_Stated goal_
Copy the part of the items that opens with the line containing "scientific name: Chenopodium album" and closes with the line containing "scientific name: Antidesma ferrugineum", keeping both of those lines and changing nothing.
[START OF Entries supplied]
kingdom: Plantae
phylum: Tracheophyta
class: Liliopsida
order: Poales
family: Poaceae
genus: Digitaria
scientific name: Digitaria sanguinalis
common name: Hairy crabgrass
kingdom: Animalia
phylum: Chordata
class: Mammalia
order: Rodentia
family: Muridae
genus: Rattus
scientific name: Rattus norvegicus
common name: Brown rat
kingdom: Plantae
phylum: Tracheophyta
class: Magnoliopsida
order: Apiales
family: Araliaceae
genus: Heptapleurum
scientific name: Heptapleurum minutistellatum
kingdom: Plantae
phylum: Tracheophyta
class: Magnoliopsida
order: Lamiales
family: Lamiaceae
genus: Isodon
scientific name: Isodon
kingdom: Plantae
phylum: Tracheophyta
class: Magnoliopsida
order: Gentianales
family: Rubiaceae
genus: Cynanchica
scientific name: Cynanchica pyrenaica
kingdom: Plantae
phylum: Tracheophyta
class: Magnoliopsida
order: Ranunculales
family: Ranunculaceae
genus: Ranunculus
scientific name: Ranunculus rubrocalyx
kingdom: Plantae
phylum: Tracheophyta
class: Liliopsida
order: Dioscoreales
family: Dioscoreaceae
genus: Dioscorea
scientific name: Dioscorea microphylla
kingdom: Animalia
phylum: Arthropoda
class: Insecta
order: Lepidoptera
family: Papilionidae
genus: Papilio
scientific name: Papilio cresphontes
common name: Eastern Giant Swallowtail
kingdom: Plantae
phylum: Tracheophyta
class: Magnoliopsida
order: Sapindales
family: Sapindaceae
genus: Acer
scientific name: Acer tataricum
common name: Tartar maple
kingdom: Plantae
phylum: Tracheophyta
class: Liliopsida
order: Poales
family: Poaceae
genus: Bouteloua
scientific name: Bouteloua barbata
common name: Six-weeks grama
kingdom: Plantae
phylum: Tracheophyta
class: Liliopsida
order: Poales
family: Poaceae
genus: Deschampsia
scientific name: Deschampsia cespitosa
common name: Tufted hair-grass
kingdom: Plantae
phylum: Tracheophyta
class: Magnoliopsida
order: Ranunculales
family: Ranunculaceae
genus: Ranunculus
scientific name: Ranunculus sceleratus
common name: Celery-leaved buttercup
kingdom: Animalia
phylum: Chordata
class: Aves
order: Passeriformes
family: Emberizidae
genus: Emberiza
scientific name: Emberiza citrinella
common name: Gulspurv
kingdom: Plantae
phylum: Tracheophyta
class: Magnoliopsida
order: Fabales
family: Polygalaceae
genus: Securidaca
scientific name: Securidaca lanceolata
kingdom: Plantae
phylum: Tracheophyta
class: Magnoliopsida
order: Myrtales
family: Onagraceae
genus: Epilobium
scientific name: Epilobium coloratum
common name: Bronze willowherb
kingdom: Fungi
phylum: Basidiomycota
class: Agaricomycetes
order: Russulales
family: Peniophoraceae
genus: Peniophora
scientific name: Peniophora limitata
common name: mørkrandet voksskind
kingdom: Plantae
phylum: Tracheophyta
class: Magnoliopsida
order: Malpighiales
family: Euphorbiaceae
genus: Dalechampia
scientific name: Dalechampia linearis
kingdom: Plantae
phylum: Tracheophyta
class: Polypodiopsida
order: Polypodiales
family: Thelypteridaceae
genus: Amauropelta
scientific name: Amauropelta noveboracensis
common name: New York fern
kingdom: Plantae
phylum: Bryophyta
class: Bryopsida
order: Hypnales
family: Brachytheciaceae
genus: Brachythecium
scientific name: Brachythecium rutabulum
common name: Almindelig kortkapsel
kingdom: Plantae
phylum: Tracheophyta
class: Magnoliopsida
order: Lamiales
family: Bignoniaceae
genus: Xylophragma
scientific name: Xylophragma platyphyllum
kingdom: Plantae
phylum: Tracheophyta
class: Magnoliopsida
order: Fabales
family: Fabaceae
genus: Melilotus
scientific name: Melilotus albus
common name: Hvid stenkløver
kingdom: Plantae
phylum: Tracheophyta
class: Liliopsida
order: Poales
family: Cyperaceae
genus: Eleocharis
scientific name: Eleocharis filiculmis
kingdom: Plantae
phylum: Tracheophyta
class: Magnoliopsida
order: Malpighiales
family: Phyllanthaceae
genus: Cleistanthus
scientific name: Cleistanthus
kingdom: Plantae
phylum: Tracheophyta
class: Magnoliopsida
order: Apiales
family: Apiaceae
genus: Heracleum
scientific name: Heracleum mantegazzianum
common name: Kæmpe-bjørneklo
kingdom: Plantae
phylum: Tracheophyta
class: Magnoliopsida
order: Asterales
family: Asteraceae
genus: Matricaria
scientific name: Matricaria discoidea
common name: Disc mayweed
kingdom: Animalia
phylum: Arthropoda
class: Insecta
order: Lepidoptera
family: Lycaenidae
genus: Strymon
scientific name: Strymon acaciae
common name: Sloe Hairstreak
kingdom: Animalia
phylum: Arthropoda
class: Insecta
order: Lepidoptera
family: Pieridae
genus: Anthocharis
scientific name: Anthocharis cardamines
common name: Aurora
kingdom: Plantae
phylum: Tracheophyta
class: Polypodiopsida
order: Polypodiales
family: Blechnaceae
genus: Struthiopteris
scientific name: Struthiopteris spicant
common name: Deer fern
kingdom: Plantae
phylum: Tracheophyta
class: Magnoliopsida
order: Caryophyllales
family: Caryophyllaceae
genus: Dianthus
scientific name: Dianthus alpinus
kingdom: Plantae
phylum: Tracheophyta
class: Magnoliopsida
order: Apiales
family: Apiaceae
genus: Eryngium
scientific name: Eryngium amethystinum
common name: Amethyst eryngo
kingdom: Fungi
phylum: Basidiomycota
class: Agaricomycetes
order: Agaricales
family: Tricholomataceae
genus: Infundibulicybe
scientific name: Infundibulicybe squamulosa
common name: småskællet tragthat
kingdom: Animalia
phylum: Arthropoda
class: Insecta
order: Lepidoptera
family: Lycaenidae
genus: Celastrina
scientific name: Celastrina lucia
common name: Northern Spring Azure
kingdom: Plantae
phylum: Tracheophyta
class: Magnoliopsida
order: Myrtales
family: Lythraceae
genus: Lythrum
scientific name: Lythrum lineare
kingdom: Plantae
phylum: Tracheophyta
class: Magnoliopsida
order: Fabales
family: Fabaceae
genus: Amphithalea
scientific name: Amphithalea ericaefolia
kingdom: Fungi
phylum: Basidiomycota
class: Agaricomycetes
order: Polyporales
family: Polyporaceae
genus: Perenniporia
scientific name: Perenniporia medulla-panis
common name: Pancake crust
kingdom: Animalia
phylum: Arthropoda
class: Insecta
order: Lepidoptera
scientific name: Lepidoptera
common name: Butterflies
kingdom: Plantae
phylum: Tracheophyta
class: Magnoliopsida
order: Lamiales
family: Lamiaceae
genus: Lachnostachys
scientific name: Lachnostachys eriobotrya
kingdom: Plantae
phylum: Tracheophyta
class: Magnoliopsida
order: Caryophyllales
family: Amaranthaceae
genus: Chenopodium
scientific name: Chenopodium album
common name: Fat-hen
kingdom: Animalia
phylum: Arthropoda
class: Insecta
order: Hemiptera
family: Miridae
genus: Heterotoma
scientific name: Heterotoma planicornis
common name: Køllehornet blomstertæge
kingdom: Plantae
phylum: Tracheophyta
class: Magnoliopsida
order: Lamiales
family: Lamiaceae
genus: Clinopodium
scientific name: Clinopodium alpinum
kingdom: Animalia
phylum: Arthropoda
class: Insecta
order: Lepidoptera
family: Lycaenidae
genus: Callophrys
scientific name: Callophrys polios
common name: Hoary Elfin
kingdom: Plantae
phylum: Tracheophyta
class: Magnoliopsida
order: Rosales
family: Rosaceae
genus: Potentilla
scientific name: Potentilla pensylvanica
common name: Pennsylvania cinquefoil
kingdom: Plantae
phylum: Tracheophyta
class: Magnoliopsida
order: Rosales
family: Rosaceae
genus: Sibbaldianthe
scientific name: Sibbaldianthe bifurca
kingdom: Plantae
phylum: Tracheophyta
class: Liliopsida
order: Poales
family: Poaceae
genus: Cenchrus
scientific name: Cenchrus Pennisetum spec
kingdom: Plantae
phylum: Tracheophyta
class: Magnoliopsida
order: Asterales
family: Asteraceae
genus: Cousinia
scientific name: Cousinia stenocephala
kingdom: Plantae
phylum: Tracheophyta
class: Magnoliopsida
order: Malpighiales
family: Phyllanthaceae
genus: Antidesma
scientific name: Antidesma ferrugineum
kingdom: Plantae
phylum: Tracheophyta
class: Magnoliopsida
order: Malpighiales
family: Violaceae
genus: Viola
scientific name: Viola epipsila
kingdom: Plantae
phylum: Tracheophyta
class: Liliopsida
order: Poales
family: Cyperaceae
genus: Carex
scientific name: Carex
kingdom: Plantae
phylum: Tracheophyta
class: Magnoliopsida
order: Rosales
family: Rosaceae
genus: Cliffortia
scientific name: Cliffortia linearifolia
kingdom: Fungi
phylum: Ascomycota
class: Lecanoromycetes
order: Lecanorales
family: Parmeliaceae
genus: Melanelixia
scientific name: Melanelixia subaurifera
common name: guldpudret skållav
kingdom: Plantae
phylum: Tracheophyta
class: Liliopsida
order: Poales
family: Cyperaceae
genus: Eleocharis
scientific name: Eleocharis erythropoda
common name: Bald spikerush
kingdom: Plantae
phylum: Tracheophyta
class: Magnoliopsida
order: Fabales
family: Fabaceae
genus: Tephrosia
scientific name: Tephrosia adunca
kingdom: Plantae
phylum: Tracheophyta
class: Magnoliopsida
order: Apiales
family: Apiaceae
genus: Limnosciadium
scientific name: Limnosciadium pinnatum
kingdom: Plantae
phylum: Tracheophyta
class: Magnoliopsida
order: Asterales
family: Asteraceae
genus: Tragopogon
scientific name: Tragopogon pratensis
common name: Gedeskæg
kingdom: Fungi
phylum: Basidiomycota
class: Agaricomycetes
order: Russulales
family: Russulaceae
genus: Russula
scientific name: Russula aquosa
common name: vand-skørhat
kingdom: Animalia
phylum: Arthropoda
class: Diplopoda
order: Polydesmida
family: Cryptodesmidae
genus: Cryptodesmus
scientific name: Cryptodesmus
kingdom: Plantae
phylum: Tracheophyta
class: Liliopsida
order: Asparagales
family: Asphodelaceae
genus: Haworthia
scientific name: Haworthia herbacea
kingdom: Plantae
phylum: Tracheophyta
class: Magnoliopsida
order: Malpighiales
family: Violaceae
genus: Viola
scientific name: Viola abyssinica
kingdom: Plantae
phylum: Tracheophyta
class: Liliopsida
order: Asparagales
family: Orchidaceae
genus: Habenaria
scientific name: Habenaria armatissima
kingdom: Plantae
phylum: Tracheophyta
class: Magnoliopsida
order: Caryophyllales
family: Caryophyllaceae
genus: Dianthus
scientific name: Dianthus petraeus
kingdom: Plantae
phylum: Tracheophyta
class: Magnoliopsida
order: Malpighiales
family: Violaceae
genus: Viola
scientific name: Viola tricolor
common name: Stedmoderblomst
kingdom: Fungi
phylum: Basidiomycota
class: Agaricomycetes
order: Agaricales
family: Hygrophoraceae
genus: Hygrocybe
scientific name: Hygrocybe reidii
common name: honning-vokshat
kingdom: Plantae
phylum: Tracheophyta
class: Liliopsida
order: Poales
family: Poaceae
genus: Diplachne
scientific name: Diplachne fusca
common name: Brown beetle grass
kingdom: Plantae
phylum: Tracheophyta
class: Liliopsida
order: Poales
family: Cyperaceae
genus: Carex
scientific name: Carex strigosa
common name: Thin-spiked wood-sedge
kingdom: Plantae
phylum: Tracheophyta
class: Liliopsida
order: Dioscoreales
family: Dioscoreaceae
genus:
[END OF Entries supplied]
_Exercise output_
scientific name: Chenopodium album
common name: Fat-hen
kingdom: Animalia
phylum: Arthropoda
class: Insecta
order: Hemiptera
family: Miridae
genus: Heterotoma
scientific name: Heterotoma planicornis
common name: Køllehornet blomstertæge
kingdom: Plantae
phylum: Tracheophyta
class: Magnoliopsida
order: Lamiales
family: Lamiaceae
genus: Clinopodium
scientific name: Clinopodium alpinum
kingdom: Animalia
phylum: Arthropoda
class: Insecta
order: Lepidoptera
family: Lycaenidae
genus: Callophrys
scientific name: Callophrys polios
common name: Hoary Elfin
kingdom: Plantae
phylum: Tracheophyta
class: Magnoliopsida
order: Rosales
family: Rosaceae
genus: Potentilla
scientific name: Potentilla pensylvanica
common name: Pennsylvania cinquefoil
kingdom: Plantae
phylum: Tracheophyta
class: Magnoliopsida
order: Rosales
family: Rosaceae
genus: Sibbaldianthe
scientific name: Sibbaldianthe bifurca
kingdom: Plantae
phylum: Tracheophyta
class: Liliopsida
order: Poales
family: Poaceae
genus: Cenchrus
scientific name: Cenchrus Pennisetum spec
kingdom: Plantae
phylum: Tracheophyta
class: Magnoliopsida
order: Asterales
family: Asteraceae
genus: Cousinia
scientific name: Cousinia stenocephala
kingdom: Plantae
phylum: Tracheophyta
class: Magnoliopsida
order: Malpighiales
family: Phyllanthaceae
genus: Antidesma
scientific name: Antidesma ferrugineum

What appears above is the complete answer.